Stored data entries:
·····

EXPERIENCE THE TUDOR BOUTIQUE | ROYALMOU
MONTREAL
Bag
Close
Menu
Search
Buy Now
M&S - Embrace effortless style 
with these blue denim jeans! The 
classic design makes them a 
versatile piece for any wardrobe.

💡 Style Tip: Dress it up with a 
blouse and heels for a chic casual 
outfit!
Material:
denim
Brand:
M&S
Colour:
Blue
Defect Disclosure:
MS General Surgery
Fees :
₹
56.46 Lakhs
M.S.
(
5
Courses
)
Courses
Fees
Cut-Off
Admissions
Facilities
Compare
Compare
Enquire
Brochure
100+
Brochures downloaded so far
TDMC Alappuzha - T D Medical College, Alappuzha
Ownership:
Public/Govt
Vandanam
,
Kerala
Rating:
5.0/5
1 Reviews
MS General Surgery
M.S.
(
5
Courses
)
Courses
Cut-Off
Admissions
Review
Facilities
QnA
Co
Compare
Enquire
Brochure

·····

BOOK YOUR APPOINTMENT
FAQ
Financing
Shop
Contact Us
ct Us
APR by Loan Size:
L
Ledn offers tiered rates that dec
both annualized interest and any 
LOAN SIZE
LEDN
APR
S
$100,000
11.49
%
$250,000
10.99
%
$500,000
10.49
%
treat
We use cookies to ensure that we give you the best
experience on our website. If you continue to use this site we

·····

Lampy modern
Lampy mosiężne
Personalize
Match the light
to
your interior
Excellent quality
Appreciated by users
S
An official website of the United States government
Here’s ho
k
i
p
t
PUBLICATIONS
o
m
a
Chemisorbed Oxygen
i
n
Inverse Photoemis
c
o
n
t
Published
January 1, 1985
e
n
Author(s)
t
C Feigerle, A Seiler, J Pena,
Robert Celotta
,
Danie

·····

EXERCISE AIM: Only the lines that contain the string "with" should be copied from the entries above.

SOLUTION TO THIS PROBLEM:
with these blue denim jeans! The 
💡 Style Tip: Dress it up with a 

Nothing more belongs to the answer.